本文首先梳理了庭前会议确立的立法过程,对整个过程进行了反思总结,对其中存在的问题进行分析。接着本文分析总结了庭前会议中非法证据排除存在的问题,为随后的对策思考指明方向。最后在综合各方面的研究之后针对庭前会议中非法证据排除存在问题,着眼于制度的健全进行相关立法建议的提出。
2. 庭前会议中非法证据排除程序概述
2.1. 庭前会议中非法证据排除程序的演进
为了使我国法庭审理迈向精细化和实质化,2012年刑事诉讼领域开始构建庭前会议,其设置目的是为正式庭审做准备,先行集中处理可能导致庭审中断或拖延的事项,从而能更好地提高庭审的质量和效率,在保障诉讼权利的前提下,将诉讼资源耗费降到最低。非法证据排除一开始就作为庭前会议设立的处理内容之一,在此之后便通过相关法规和司法解释予以补充、完善,使之更加细化并具有更强的操作性。其发展历程可分为以下三个阶段:
2.1.1. 初步确立
2012年《中华人民共和国刑事诉讼法》(以下简称2012《刑事诉讼法》)第182条第2款增设了庭前会议这一新制度,明确了法官可以就程序性问题进了解情况听取意见。庭前会议非法证据排除程序初步确立,但由于规定粗糙,仅是通过一项条款予以表达,对于主持人员、处理流程、效力如何、有无救济等规定还有待完善 [1] 。随后,2013年施行的《最高人民法院关于适用〈中华人民共和国刑事诉讼法〉的解释》(以下简称2013《刑诉法解释》)虽然该解释未明确能否对非法证据作实质处理,但将证据材料以“控辩双方有无异议”为标准做了分流处理,正式庭审中重点对存在异议的证据展开法庭调查,没有异议的可以在举证质证环节予以简化 [2] 。经过2013《刑诉法解释》的进一步规定,通过庭前会议对非法证据进行排除已初具雏形。
2.1.2. 不断成熟
健全庭前证据展示制度于2016年在《关于推进以审判为中心的刑事诉讼制度改革的意见》(以下简称《改革意见》)中得以提出,该制度作为一个信息平台,既维护了当事人的合法权益,同时也为排除非法证据在庭前会议中的完善奠定了基础 [3] 。2017年最高法印发《关于全面推进以审判为中心的刑事诉讼制度改革的实施意见》(以下简称《实施意见》)明确在庭前会议中,法院可以对可能导致庭审中断的事项依法作出处理。其次,构建了“合意排除规则”,这为非法证据在庭前会议中的处理提供了新的程序指导。具体而言,辩方可以就其认为的非法证据提出排除的申请,若控方予以认可,双方意见一致,则控方可经法庭允许撤回证据;若控方予以否认并解释说明,辩方也可在认同后撤回排除的申请。双方无新理由或线索不得在庭审中将撤回的证据重新出示或就撤回的申请重新提起。

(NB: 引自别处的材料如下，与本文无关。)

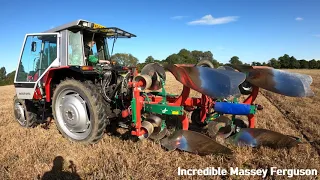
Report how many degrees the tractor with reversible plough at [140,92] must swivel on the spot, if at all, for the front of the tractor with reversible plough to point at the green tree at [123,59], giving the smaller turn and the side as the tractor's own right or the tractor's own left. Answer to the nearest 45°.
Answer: approximately 45° to the tractor's own right

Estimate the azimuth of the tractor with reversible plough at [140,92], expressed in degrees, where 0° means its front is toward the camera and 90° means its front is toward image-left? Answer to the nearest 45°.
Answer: approximately 135°
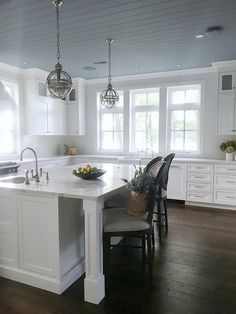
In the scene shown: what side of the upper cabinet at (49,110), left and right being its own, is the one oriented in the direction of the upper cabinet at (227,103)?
front

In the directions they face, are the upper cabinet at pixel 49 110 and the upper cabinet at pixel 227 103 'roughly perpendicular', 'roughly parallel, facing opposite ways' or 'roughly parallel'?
roughly perpendicular

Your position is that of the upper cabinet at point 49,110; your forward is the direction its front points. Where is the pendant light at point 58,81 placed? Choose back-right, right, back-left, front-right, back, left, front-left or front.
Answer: front-right

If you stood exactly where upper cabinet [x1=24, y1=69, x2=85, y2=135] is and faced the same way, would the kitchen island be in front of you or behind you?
in front

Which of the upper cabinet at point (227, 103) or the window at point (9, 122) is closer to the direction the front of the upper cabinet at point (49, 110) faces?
the upper cabinet

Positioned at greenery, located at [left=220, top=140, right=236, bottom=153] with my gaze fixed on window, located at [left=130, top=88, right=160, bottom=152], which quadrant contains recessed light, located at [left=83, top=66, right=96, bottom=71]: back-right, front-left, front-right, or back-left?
front-left

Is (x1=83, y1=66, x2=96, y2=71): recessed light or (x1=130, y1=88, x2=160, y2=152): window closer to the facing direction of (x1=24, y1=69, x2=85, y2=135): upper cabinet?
the recessed light

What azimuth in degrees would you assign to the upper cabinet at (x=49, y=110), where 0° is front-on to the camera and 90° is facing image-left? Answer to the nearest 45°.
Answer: approximately 315°

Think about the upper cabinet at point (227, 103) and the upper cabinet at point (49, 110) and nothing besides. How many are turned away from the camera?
0

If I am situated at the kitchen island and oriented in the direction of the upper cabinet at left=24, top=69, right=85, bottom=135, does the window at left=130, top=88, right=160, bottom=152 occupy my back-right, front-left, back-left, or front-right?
front-right

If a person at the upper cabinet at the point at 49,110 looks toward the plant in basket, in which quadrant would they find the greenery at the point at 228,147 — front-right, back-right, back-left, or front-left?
front-left

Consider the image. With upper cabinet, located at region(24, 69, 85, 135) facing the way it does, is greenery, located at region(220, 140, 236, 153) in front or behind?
in front

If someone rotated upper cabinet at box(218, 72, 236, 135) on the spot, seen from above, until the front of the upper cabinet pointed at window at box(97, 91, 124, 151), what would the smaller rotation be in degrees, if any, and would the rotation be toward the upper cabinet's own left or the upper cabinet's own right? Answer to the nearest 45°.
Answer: approximately 90° to the upper cabinet's own right

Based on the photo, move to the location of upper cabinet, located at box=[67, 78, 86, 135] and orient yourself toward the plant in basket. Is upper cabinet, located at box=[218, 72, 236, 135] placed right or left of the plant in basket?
left

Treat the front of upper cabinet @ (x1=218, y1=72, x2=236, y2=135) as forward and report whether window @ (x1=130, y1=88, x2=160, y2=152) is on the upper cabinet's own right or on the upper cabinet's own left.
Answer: on the upper cabinet's own right
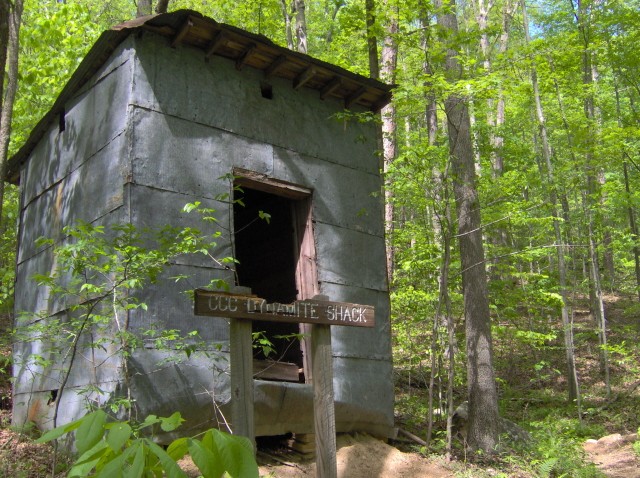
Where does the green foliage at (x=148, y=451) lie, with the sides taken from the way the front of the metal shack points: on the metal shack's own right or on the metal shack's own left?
on the metal shack's own right

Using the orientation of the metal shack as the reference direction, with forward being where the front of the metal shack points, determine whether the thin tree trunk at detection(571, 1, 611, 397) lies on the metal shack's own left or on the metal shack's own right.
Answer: on the metal shack's own left

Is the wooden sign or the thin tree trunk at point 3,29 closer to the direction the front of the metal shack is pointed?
the wooden sign

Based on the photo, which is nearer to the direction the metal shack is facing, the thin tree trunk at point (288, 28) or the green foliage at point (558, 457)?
the green foliage

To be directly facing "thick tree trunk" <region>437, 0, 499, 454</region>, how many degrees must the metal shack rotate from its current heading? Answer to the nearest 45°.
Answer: approximately 45° to its left

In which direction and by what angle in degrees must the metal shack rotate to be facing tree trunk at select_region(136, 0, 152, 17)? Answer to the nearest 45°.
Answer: approximately 135° to its left

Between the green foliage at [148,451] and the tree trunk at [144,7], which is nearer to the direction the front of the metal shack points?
the green foliage

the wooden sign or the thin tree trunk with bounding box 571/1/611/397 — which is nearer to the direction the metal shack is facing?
the wooden sign

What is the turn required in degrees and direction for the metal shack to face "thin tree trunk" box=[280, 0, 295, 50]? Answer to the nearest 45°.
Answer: approximately 135° to its left

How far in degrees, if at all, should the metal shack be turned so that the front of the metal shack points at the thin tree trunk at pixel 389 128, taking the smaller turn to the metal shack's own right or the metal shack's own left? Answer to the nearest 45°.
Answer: approximately 90° to the metal shack's own left

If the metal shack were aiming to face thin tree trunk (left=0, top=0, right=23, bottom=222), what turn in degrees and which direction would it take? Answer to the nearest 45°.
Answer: approximately 180°
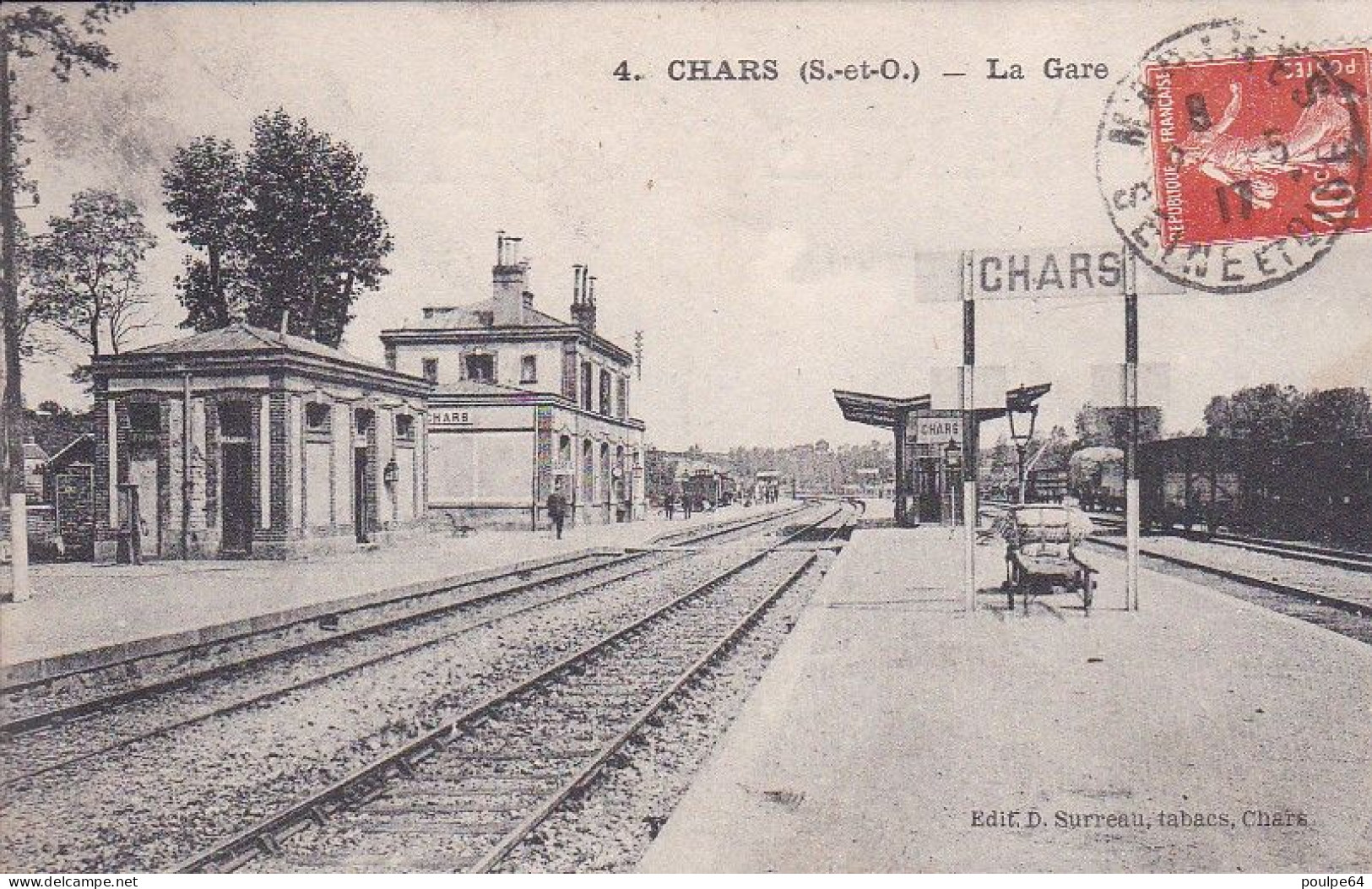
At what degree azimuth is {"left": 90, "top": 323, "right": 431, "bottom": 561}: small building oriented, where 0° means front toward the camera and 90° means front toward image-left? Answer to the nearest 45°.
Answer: approximately 315°

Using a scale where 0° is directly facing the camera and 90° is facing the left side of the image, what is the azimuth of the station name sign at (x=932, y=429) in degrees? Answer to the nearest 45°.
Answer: approximately 0°

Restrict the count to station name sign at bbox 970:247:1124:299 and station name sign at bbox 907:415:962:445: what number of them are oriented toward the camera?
2

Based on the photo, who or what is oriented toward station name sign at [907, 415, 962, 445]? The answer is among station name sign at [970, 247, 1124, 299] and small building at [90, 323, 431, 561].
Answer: the small building

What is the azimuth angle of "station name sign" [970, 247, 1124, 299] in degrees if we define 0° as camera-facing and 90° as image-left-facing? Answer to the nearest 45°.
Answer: approximately 0°

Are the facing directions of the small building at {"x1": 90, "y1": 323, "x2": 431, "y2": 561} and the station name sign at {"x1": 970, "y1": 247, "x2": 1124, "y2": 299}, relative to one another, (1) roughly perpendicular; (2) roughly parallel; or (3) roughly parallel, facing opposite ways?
roughly perpendicular

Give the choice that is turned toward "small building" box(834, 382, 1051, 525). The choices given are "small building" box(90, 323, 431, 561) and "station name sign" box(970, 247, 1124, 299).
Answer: "small building" box(90, 323, 431, 561)

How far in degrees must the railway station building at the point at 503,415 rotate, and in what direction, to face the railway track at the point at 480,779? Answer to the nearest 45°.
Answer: approximately 45° to its right

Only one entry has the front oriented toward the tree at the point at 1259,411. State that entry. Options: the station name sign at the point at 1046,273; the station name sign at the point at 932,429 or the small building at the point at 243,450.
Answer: the small building

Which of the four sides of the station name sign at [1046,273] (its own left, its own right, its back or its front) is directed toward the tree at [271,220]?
right
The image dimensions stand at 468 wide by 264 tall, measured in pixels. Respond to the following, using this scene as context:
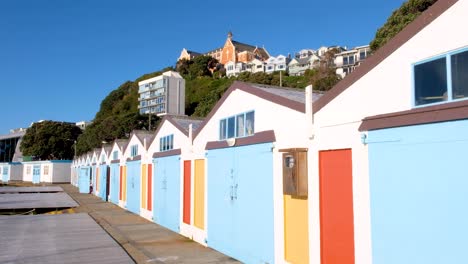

2017年两高三部印发《关于办理刑事案件严格排除非法证据若干问题的规定》(以下简称《严格排非规定》)中,对庭前会议的排除非法证据问题提供了规范化的指引,主要是庭前会议可以对非法证据进行初步的审查,同时也对审查的程序进行了规定 [3] 。主要有三点:其一是庭前会议关于非法证据的排除启动条件为被告人进行申请并提交与相关的线索或材料;其二是检察院作为控方时对其所收集的证据的合法性承担举证责任;其三是法院对庭前会议所提交的线索和材料具有审查义务,对于侦查人员提交的证据合法性存在疑问的,可以决定是否启动正式的调查程序,反之则驳回被告关于启动庭前会议的申请。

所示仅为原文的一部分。